Recently, convincing evidence has appeared that in addition to anomalous local spatial processing, there is a deficit of global perception of movement, that is, of temporal processing, which does not depend on the local processing of visual information. The evidence for a deficit for the global perception of a form of the object is less convincing than for the movement [48-50].
It is particularly interesting taking into account the well- known hypothesis suggested that local temporal processes are less affected by amblyopia than local spatial processes. It is surprising that the patterns of deficiency of local processing do not correspond to the patterns of a deficit of global processing in monolateral amblyopia. The deficit of global information processing is present only in tasks requiring the isolation of a signal from noise. It turns out that the dorsal extra-striate visual cortex is susceptible to the influence of abnormal developments to a more significant than the ventral region . Recent work has shown that suppression in amblyopia is most pronounced in the dorsal than in the ventral flow , so the authors proposed a method for determining suppression in patients with anisometropic and strabismic amblyopia based on the global movement of kinematogram dots.
a) By now, objective evidence has been accumulated that amblyopia is a binocular pathology. Binocular interaction plays a critical role in the pathogenesis of strabismic, anisometropic and combined amblyopia.
b) Binocular dysfunction can be primary, and a monocular decrease of visual acuity - secondary. Therefore, it is recommended to start the treatment with the restoration of binocular vision, which also can lead to the recovery of the visual acuity of the amblyopic eye.
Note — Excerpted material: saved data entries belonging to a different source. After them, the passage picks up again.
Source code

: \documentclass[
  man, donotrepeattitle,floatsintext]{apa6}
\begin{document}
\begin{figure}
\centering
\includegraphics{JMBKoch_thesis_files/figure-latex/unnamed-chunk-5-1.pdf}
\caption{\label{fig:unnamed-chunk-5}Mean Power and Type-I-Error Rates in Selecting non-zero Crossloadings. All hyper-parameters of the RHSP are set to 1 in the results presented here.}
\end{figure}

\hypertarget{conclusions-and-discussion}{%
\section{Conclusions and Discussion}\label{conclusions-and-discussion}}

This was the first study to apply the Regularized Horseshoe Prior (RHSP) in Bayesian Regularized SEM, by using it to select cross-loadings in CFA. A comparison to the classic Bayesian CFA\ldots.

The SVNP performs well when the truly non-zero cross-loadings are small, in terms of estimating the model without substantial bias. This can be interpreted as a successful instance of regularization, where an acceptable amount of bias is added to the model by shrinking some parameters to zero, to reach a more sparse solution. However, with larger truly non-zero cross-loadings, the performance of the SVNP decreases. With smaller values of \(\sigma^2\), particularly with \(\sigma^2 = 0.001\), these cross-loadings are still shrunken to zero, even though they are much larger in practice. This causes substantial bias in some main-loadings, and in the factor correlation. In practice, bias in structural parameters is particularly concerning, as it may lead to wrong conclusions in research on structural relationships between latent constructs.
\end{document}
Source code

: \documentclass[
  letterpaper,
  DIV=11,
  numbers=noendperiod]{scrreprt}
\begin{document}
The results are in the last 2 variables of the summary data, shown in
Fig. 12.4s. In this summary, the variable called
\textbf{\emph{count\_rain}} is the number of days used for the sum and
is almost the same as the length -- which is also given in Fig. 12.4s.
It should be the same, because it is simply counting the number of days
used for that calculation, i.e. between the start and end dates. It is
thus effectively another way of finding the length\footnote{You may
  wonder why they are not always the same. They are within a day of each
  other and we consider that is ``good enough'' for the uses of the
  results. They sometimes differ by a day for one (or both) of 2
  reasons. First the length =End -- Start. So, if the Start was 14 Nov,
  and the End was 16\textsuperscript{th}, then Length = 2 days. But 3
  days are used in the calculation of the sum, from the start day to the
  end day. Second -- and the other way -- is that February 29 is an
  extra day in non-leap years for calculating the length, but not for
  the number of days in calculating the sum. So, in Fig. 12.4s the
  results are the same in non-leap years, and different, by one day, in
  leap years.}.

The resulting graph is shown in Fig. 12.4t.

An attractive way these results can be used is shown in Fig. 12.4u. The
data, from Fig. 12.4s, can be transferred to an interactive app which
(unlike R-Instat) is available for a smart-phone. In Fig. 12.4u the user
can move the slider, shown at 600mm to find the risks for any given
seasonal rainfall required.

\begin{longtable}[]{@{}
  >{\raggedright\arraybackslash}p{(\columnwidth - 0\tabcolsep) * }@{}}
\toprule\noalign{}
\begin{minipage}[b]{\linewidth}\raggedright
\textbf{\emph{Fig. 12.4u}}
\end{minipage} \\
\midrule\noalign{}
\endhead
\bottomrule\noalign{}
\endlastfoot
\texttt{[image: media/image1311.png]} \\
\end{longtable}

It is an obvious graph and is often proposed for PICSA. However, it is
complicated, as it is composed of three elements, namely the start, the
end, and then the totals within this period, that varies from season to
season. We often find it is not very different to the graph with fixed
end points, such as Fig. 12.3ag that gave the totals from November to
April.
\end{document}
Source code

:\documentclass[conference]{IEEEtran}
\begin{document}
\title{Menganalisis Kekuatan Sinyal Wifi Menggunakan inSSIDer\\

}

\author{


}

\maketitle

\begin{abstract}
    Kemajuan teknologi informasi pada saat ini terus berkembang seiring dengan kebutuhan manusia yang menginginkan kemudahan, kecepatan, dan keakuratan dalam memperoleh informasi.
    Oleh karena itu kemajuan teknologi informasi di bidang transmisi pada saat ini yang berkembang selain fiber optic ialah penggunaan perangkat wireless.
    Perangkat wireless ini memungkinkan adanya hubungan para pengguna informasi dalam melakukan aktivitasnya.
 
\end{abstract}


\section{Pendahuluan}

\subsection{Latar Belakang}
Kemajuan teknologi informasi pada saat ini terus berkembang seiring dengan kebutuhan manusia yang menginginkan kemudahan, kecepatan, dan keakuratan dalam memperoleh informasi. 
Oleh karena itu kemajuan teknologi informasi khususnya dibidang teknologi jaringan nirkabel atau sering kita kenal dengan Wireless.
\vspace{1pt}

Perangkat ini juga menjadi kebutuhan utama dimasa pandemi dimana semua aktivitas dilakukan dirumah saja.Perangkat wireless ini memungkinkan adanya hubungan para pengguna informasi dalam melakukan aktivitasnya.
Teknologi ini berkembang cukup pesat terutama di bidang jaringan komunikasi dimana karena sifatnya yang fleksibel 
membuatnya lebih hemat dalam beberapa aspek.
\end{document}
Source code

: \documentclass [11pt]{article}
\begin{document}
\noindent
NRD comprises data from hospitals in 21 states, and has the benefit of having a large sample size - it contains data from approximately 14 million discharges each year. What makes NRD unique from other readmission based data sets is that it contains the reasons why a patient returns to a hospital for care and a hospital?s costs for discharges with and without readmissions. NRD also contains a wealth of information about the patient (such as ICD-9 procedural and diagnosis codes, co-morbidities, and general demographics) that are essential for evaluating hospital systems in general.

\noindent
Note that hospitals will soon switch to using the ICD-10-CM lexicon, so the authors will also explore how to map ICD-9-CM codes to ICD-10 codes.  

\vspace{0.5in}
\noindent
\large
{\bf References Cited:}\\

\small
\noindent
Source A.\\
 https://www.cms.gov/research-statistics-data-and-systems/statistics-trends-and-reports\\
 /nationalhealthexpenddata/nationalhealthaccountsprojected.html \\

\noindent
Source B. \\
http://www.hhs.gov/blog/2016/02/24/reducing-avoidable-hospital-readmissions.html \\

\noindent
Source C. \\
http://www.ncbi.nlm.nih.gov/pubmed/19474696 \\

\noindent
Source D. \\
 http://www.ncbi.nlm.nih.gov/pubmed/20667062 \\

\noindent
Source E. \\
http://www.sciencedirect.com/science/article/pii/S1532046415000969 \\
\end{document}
c) The elimination of suppression should be considered as a first and most necessary step to restore binocular vision. Suppression renders a structurally binocular system functionally monocular.
d) Quantitative evaluation of suppression is the primary step in developing new methods for the treatment of amblyopia, based on the perception of global movement associated with the function of the extra-ridge dorsal visual cortex.
e) This new understanding of amblyopia provides the basis for carrying out a large volume of further research and developing more effective therapies that will primarily focus on eliminating suppression and restoring binocular vision.